Director: Anything else?
“Two jobless roommates”
Director: First of all I love it
shoutout to everyone but my kids who both decided to do summer school killing all of my mornings forever
They should combine the running of the bulls with tour de France next year.
[to the secretary before I go in for job interview] “when the music starts, hit this button and that will activate the fog machine”

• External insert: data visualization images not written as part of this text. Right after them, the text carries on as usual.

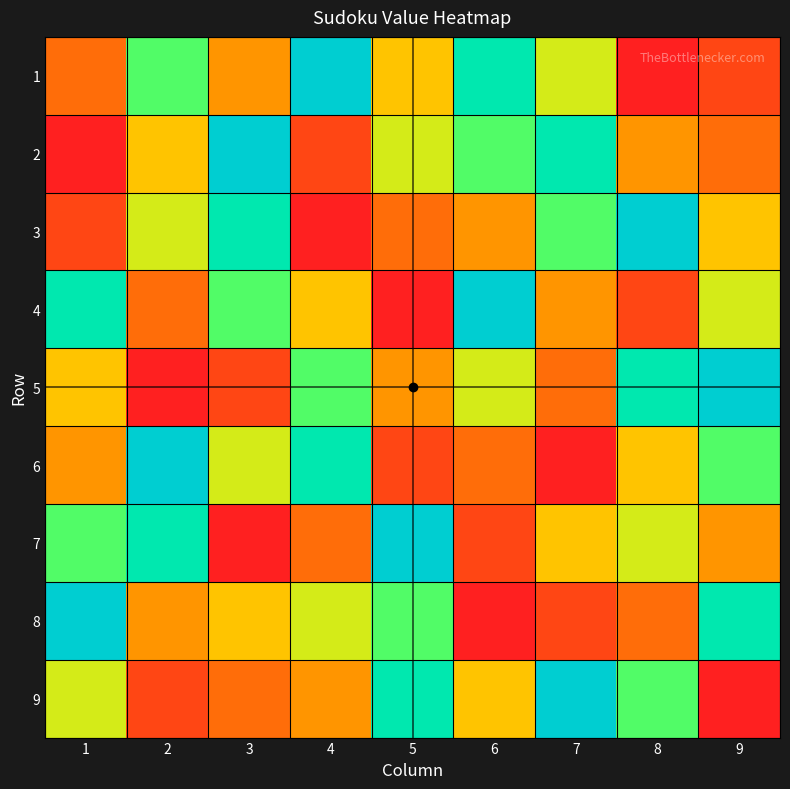

Which series changed the most between 7 and 8?

1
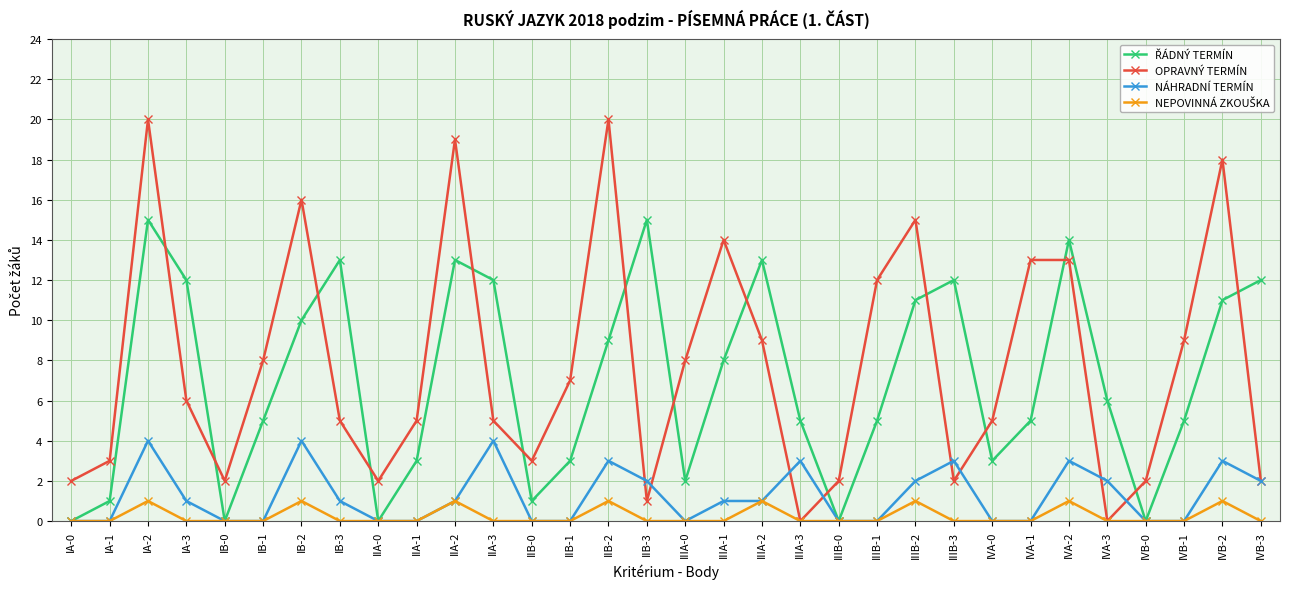

Does the chart display data point markers on the line(s)?

Yes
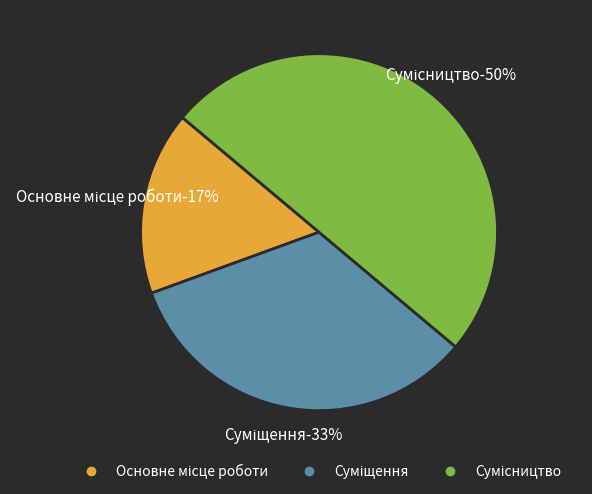

True or false: Сумісництво accounts for 50% of the total.

True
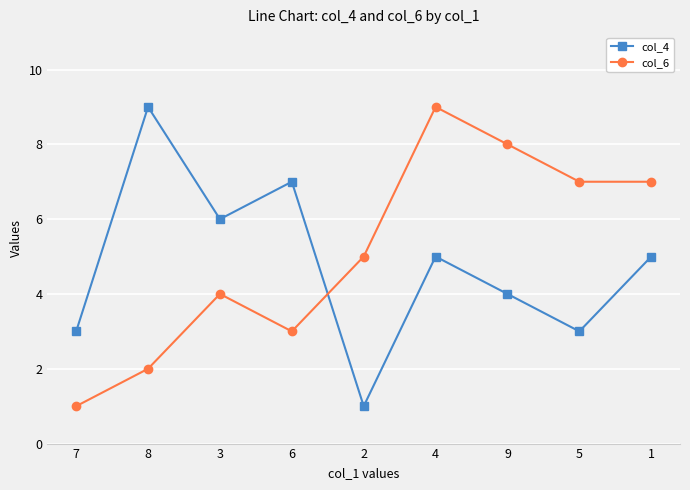

What is the lowest value of the col_6 series?

1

Not a single parenting book prepared me for questions like, “Did oranges get their name from the color or did the color get its name from oranges?”
Early Bird: *gets worm*
Late Bird: *snacking on Doritos*
Early Bird: SONOFA
*first date*
Him: You’re very interesting.
Me: Thank you.
Him: And fun to be around.
Me: That’s nice, thanks.
Him: You need to stop all of that if this is going to work.
Me:
Him: I’m just trying to help you. Change is good.
Me: Check please!
me: [walking into high school reunion] this is going to be a nightmare
principal: where’s your pants?
K1: Frankincence
K2: Myrrh
K3: Gold
K1 & K2: WHAT?
K3: Gold
K1: We said £20 each!
K3: I..
K1: I hate you
K3: Wrap it from all of us?
to revive an exhausted bee, leave out a little bit of sugar mixed with water
to revive an exhausted wasp, give it a cigarette and ask it if it really believes that god can kill it
” Let me be perfectly clear” – My Aquarium
90% of your body is water. 6% is delusion. 4% is lies.